4303 The Texas Marshal Producers Releasing Corporation, 1941. 58 min. D: Peter Stewart (Sam Newfield). SC: William Lively. With Tim McCoy, Art Davis, Kay Leslie, Karl Hackett, Ed Peil, Sr., Charles King, Dave O’Brien, Budd Buster, John Elliott, Frank Ellis, Byron Vance, Wilson Edwards, Kenne Duncan, Horace B. Carpenter, Herman Hack, Carl Mathews, George Morrell, Tex Palmer, Oscar Gahan, Art Dillard, Ray Henderson, Art Davis’ Rhythm Riders. A lawman is called in to investigate terrorism against local ranchers caused by three crooks who use a legitimate business as a front, and his problems are compounded when his singing partner is taken in by the organization. Mediocre PRC oater with too much music and too little action; Tim McCoy’s final solo starring series film.

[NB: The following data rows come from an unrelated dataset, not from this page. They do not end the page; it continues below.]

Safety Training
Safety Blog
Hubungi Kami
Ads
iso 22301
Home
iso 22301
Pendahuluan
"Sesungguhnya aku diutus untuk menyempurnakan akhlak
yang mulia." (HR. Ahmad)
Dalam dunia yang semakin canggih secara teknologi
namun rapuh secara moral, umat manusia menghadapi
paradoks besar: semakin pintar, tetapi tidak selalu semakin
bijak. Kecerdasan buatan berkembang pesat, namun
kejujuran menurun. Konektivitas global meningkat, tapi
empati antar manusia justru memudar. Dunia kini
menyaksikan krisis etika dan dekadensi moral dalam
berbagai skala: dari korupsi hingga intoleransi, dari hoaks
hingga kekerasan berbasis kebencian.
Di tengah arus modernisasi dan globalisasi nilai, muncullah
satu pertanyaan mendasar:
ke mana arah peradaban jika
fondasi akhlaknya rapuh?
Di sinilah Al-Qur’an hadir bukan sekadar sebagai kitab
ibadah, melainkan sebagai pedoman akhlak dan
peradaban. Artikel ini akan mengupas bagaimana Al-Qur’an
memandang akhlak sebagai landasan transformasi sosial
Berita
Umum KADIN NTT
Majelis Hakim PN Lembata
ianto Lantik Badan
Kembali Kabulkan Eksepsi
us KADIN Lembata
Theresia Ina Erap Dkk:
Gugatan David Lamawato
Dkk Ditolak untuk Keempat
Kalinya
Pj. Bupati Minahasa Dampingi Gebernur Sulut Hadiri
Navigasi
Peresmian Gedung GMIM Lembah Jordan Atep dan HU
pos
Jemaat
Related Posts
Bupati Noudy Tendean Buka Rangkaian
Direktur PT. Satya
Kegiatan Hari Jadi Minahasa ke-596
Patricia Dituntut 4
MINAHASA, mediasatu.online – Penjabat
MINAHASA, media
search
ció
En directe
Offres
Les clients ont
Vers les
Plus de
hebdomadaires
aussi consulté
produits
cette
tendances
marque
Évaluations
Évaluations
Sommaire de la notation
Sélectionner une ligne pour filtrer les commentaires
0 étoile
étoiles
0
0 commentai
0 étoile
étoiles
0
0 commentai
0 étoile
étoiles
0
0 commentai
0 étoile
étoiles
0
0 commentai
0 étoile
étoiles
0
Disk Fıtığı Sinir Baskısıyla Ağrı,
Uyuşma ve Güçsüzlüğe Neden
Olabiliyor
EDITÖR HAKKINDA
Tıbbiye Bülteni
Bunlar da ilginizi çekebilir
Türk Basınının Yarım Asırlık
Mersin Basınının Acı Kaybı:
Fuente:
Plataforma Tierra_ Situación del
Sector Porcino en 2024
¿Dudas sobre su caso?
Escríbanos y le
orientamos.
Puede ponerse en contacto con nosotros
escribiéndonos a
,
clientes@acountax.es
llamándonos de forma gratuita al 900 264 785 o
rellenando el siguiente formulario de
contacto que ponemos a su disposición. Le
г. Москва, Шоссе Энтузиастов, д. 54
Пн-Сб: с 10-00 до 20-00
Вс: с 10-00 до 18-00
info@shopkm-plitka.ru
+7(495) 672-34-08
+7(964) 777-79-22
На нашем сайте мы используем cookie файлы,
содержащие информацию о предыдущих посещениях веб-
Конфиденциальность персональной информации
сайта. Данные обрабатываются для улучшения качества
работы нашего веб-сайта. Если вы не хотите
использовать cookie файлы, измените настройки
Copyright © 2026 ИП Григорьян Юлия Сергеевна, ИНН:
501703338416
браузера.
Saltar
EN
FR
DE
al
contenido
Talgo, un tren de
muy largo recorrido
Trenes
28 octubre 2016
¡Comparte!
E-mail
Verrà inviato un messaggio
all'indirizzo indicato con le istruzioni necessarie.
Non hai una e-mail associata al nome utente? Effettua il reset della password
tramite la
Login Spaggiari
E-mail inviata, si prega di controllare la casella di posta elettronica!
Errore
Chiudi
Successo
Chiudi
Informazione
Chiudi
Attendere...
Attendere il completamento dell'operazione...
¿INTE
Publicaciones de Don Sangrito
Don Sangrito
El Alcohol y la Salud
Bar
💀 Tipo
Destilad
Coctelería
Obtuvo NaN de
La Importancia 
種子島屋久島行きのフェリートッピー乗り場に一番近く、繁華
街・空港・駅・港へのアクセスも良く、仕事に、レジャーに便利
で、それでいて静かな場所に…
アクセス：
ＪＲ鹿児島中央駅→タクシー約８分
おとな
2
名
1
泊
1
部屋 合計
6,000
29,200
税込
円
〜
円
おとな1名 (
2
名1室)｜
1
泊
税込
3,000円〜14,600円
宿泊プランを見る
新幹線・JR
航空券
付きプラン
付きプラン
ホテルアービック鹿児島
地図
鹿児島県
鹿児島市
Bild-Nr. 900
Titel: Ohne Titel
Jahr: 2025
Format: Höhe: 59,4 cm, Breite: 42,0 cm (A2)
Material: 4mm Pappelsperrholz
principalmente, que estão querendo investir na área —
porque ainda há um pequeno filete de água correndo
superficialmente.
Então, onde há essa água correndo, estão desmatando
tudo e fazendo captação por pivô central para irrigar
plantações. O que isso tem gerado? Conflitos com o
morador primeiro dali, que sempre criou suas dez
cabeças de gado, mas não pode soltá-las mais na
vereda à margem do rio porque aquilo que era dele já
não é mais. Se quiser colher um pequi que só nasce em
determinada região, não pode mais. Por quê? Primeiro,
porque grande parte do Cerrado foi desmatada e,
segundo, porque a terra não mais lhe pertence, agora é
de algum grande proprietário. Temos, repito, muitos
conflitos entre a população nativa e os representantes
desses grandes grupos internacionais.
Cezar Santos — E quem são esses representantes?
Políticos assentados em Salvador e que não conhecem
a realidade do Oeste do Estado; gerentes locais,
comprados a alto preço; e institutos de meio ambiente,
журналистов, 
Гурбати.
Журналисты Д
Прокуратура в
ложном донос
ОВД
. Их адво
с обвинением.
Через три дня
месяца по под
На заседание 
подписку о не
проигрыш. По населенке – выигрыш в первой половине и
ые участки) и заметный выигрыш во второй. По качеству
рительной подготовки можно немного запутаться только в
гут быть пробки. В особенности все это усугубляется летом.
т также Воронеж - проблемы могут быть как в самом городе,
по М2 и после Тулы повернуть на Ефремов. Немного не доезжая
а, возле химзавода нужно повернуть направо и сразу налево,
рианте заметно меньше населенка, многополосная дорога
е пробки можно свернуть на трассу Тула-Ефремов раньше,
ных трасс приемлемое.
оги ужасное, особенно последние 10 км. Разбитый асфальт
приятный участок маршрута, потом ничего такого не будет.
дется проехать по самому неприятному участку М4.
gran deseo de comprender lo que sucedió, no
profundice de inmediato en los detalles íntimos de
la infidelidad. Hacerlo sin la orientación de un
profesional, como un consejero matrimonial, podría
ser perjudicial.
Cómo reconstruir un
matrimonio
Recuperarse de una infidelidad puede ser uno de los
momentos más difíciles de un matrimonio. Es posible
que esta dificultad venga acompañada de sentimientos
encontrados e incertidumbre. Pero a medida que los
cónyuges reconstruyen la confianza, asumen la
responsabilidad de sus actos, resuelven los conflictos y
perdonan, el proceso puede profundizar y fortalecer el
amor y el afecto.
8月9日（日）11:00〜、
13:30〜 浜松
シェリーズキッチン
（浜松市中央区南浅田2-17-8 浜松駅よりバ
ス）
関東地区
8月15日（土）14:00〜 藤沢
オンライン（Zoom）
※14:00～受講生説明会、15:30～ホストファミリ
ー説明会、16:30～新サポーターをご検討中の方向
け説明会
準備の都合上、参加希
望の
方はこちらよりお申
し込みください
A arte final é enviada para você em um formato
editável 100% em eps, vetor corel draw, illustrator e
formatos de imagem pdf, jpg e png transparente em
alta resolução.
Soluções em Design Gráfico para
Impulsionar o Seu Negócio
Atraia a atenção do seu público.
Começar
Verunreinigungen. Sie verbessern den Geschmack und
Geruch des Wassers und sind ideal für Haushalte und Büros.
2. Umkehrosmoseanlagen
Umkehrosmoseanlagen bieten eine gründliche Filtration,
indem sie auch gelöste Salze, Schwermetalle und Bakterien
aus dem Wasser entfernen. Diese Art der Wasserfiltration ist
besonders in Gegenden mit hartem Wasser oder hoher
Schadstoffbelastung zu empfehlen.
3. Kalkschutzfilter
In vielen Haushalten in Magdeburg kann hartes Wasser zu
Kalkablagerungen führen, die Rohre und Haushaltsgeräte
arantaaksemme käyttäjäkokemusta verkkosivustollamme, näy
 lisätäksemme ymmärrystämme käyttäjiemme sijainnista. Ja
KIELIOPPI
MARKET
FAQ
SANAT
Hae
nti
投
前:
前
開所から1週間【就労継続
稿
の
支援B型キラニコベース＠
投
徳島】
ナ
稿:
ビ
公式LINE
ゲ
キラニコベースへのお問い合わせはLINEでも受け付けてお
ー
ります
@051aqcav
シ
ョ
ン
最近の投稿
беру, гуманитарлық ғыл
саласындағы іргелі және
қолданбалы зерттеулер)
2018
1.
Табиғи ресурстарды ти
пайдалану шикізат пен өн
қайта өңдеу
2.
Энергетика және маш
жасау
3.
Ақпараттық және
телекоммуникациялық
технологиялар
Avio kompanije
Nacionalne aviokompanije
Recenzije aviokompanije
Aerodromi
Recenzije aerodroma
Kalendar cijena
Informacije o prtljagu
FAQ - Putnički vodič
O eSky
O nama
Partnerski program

4304 Texas Masquerade United Artists, 1944. 59 min. D: George Archainbaud. SC: Norman Houston and Jack Lait, Jr. With William Boyd, Andy Clyde, Jimmy Rogers, Mady Correll, Don Costello, Russell Simpson, Nelson Leigh, Francis McDonald, J. Farrell MacDonald, June Pickrell, John Merton, Pierce Lyden, Robert McKenzie, Bill Hunter, Snub Pollard, George Morrell, Keith Richards, Bob Burns, Ralph Bucko, Roy Bucko. Hoppy pretends to be an Eastern dude lawyer to get the goods on a murderous band of outlaws. Novel idea wears thin as the film progresses although this “Hopalong Cassidy” entry does have a different ending with the villain dying in quicksand.